É verdade que nos últimos anos apareceram algumas exceções, mas são mínimas e não influíram no quadro geral de aplicação de tormentos, cujos autores ficam encorajados pela falta de interesse do Estado em combater a tortura (vide 1, 2). Em realidade, as grandes tendências no Brasil neste aspecto são apavorantes. Em abril de 2010, 10 juízes do STF (incluídos os 4 melhores quadros da magistratura superior) votaram em favor da anistia dos torturadores e democidas da ditadura.
Concordo com a maioria dos sociólogos e dos ativistas de direitos humanos, que a punição nunca tem diminuído o crime, mas, pelo contrário, sempre o tem multiplicado (Vide). Todavia, nessa hipótese, é necessário reformar todo o sistema legal (o que algum dia será feito, salvo que as sociedades explodam antes por causa da violência). Mas é extremamente perverso castigar draconianamente crimes cujos autores são recuperáveis, e dar penas simbólicas aos que, atuando desde o poder, geram a brutalização generalizada e irreversível do tecido social.
A tortura e o democídio exercidos pelo estado possuem um enorme efeito de replicação e um impacto de destruição social que nenhum outro crime tem (incluído o terrorismo privado), e justifica a crueldade e o sadismo como métodos normais de lidar com situações de conflito. Como qualquer crime cometido pelo poder público, a tortura passa a ser “legal” e sua apologia se espalha na imprensa marrom, nos discursos das corporações e na mente da ralé linchadora.
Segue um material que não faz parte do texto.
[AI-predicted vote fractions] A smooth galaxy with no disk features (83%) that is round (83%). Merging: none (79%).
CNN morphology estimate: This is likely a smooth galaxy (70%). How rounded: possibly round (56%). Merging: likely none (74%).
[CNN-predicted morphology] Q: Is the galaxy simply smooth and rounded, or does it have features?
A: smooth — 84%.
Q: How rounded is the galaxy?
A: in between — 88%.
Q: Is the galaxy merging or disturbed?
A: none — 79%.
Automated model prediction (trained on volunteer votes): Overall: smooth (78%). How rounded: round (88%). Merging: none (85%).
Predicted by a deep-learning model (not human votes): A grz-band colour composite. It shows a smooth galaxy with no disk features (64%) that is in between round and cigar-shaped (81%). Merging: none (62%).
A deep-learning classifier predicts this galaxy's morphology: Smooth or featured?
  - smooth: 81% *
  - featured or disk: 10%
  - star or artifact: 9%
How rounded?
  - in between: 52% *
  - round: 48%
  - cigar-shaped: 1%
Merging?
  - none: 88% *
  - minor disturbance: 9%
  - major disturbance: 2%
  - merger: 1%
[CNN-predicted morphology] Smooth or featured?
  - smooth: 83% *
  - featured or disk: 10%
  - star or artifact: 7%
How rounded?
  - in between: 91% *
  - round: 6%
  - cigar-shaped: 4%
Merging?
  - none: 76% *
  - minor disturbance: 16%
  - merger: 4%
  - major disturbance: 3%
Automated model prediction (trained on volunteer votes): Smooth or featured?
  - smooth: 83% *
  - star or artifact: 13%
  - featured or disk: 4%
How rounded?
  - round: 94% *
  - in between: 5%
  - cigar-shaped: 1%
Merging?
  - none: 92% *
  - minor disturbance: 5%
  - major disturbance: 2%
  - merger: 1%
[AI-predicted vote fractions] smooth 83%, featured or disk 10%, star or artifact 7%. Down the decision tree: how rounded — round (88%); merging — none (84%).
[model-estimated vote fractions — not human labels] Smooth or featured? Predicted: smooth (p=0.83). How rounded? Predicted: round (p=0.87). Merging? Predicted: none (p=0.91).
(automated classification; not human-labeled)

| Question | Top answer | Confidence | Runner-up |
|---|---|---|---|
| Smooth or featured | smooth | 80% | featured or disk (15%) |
Alguns grupos de direitos humanos recusam a qualificação do torturador como insano, pois entendem que isso significa ser indulgente com ele e, ao mesmo tempo, ser ofensivo com as pessoas que padecem de doenças mentais. De fato, a polêmica é complexa e exigiria uma definição consistente de normalidade. Mas existe um conjunto de características psíquicas do torturador que, sejam ou não patológicas, são exacerbações de traços que, quando ocorrem na maioria “normal” da sociedade, estão numa escala infinitamente menor.
Pesquisas feitas em vários países, como os EUA, a França e a Nicarágua, mas também em outros, mostram que o torturador possui crenças fanáticas em valores abstratos e fetichistas (por exemplo, místicos, nacionalistas, racistas), considera sagrados certos símbolos (sabres, escudos, hinos, bandeiras, uniformes ) e incorre em condutas violentas, cruéis ou desumanas não apenas contra seus torturados, mas contra seus familiares e dependentes. Algumas pesquisas americanas revelam que famílias onde o marido é militar ou policial (seja a esposa civil ou não) têm uma probabilidade 7 vezes maior de padecer de abuso contra mulher e crianças que famílias civis com exatamente os mesmos parâmetros (religião, nível econômico, instrução formal, tipo de moradia, estrutura familiar e social). Além disso, o torturador exibe, em quase todos os casos, transtornos sexuais graves, o que explica sua tendência ao estupro e, mais ainda, à violação da vítima com objetos inanimados (faca, cano de revólver, chave de fenda, etc.).
Portanto, a tortura não apenas destrói a vítima (como o faz o homicídio comum), mas deforma a personalidade do torturador tornando-se uma fonte de degradação praticamente irreversível da espécie humana. Isso é suficiente motivo para que a tortura não possa ser tratada como um crime comum, como já foi percebido em Nuremberg há mais de 60 anos, sem que os legisladores e magistrados do século 21 tenham tomado conhecimento. Junto com o genocídio e o democídio, a tortura perverte radicalmente a sociedade e torna impossível qualquer progresso humano, mesmo em países ricos e independentes como os EUA e, obviamente, muitíssimo mais em países neocoloniais e escravocratas.